DAVID ROCHKIND/Daily

By Nick Falzone
Daily Staff Reporter

As perturbed graduate student instructors raised signs proclaiming "Without GSIs, U of M dies" high in the air, approximately 225 members of the University community congregated in the Diag yesterday to raise awareness about the Graduate Employment Organization's contract negotiations with the University.

As Feb. 1 - the day GEO's contract with the University expires - looms on the horizon, many GEO members expressed their dissatisfaction with the negotiation process in front of hundreds of their colleagues.

"It was exactly three months ago that we started negotiation with the administration and they have moved very slowly from the beginning," GEO president Eric Dirnbach said. "We are here to tell the administration and the University community that the members of our union are dissatisfied with the current state of negotiations, and that we want a new contract."

After 45 minutes of speeches by Ann Arbor community members addressing some of GEO's most important unresolved proposals such as paid international GSI training and GSI affirmative action policies, many of the rally participants began marching north from the Diag. Shouting chants of "Who does the work - we do the work" as cars honked support from the streets, they finished their march in front of the LSA building.

Negotiations between GEO and the University were scheduled to begin there later in the day.

During yesterday's negotiations, the University responded to GEO's wage counterproposal which requested, among other things, a 27 percent wage increase in GSIs' salaries.

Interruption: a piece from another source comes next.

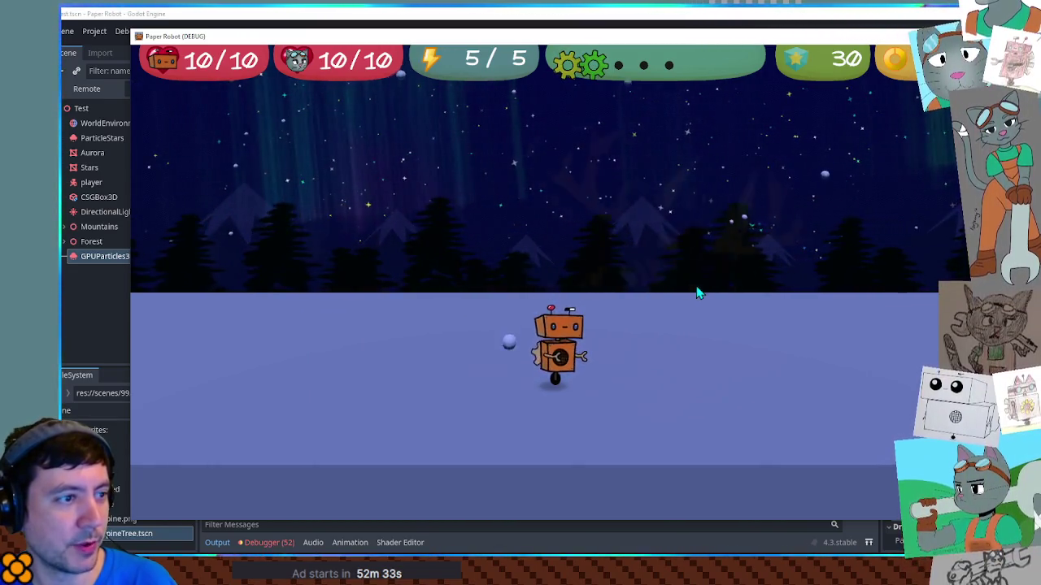
- Walk the robot left and right to watch the snowfall, then quit the game with F8
key("Left")
key("Right")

Dan Gamble, the University's chief negotiator, said the University reinforced its original proposal of a 2.5 percent guaranteed annual salary increase yesterday. Gamble said this was the minimum amount GSIs would get, adding that their increase would be equivalent to that of the faculty's.

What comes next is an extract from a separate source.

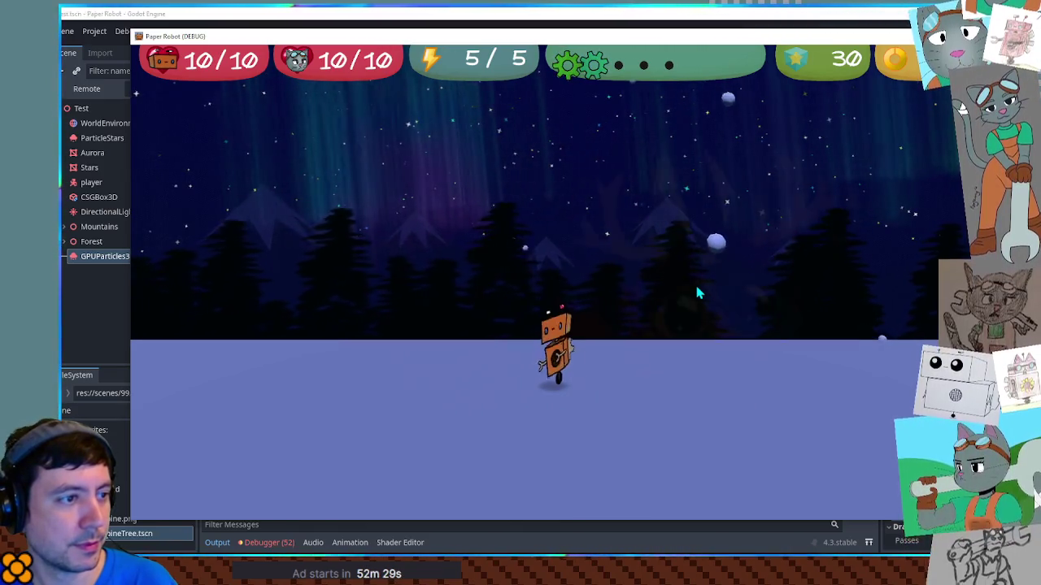
key("Left")
key("Left")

Gamble's negotiating team also presented GEO with salaries of other GSIs throughout the United States. Through this presentation, Gamble said he wanted to show the graduate employees they were being paid well compared to other universities' GSIs.

"My whole goal today was to tell them we (the negotiating team) looked at the other schools," Gamble said. "None of the GSIs' other salaries approached theirs at all."

Senate Advisory Committee on University Affairs William Ensminger said that although he is aware of the negotiations, he is uncertain of the details.

Many GEO members were dissatisfied with the University's presentation, dubbing it ineffective.

"The administrators refused to take GEO's wage proposal seriously," Susan Chimonas, a doctoral Sociology student, said. "This was not a counterproposal, instead they just got statistics from other schools about wages."

Chimonas added that since the University's response included nothing about cost of living, the statistics were meaningless to GEO.

"Everyone knows $1 buys more in one place than in another," Chimonas said. "Without the cost of living information, the dollar values of wages didn't mean anything. They kind of wasted our time."

One reason GEO wants such a significant GSI salary increase is due to the cost of living in Ann Arbor. Dirnbach said the average GSI spends more than 40 percent of their monthly income on rent, leaving reasonably little money left for other commodities.

Gamble said the negotiation team did not include cost of living information in its presentation because GEO would be dissatisfied with whatever was presented.

"No cost of living information was going to be high enough for them to reinforce their proposal," Gamble said.